At a raucous rally Wednesday in New Jersey,
Obama spoke of the physical toll that this marathon campaign is
taking: his voice was hoarse, his eyes were bleary and his back was
sore, “but my spirit is strong!”
The candidate bidding to be America’s first
black president said that he was relieved to be back in
“insurgent” mode against the Clinton machine, after his coup in
last week’s Iowa caucuses had sent expectations rocketing.
The face-to-face “retail politics” that is a
hallmark of Iowa and New Hampshire is not so easy on the larger
canvas of the bigger states, so wealthy campaigns able to blanket
the airwaves could have an edge going forward.
Obama was joining a clutch of other candidates
in South Carolina, whose potent mix of race, religion and cutthroat
politics has devastated the hopes of high-flying presidential
aspirants in the past.
Fireworks were likely as Republican candidates
prepared to hold a televised debate Thursday evening in South
Carolina, with their party’s race blown wide open by Senator John
McCain’s triumph in New Hampshire.
McCain and former Massachusetts Gov. Mitt Romney
decamped from New Hampshire to campaign in Michigan ahead of its
primary on January 15, before heading south for the debate.

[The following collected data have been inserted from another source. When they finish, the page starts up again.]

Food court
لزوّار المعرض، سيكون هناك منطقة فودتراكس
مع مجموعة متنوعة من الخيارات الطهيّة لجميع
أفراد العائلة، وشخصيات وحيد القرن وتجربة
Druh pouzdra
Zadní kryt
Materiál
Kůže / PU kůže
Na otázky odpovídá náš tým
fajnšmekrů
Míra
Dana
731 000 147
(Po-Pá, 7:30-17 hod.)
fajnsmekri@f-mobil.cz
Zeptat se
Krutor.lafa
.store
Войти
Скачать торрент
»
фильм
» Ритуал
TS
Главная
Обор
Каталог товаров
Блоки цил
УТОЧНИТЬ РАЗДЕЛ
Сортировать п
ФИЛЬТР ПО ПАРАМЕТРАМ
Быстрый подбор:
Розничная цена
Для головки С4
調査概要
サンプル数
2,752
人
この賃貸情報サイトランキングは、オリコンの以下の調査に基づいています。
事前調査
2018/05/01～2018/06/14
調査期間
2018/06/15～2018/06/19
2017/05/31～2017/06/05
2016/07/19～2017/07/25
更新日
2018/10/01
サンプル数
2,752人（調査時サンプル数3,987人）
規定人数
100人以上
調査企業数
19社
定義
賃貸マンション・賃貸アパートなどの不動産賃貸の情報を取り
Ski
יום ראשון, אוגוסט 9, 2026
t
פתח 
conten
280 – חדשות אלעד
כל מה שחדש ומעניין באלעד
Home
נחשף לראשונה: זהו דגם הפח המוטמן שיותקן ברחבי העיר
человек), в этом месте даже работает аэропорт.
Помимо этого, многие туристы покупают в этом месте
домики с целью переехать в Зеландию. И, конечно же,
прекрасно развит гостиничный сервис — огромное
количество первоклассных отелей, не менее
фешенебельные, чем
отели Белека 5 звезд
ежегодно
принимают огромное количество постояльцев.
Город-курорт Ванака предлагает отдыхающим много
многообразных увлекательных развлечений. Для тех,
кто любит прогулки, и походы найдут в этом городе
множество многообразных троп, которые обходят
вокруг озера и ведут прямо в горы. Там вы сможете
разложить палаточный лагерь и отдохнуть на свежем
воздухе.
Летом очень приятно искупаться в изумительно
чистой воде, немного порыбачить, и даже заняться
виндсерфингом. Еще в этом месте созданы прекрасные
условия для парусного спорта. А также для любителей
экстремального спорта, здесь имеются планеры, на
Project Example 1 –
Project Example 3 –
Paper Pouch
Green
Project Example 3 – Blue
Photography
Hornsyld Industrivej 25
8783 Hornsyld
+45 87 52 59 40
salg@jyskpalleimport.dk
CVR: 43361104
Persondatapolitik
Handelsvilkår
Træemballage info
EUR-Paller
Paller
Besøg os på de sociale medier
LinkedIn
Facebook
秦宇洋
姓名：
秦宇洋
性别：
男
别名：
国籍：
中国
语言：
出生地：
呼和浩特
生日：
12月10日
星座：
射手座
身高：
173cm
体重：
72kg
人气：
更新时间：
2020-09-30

After his lavishly funded campaign foundered in
Iowa and New Hampshire, Romney must win Michigan, the state of his
birth, where his father was a popular governor before seeing his own
presidential hopes falter in 1968.
The Republican winner in Iowa, former Arkansas
Gov. Mike Huckabee, lost no time in wooing South Carolina’s
committed evangelical conservatives.
Even further south, former New York Mayor
Rudolph Giuliani remained camped out in Florida as he pursued a
high-risk strategy of bypassing the early states in the hope of
seizing the Republican mantle in later contests.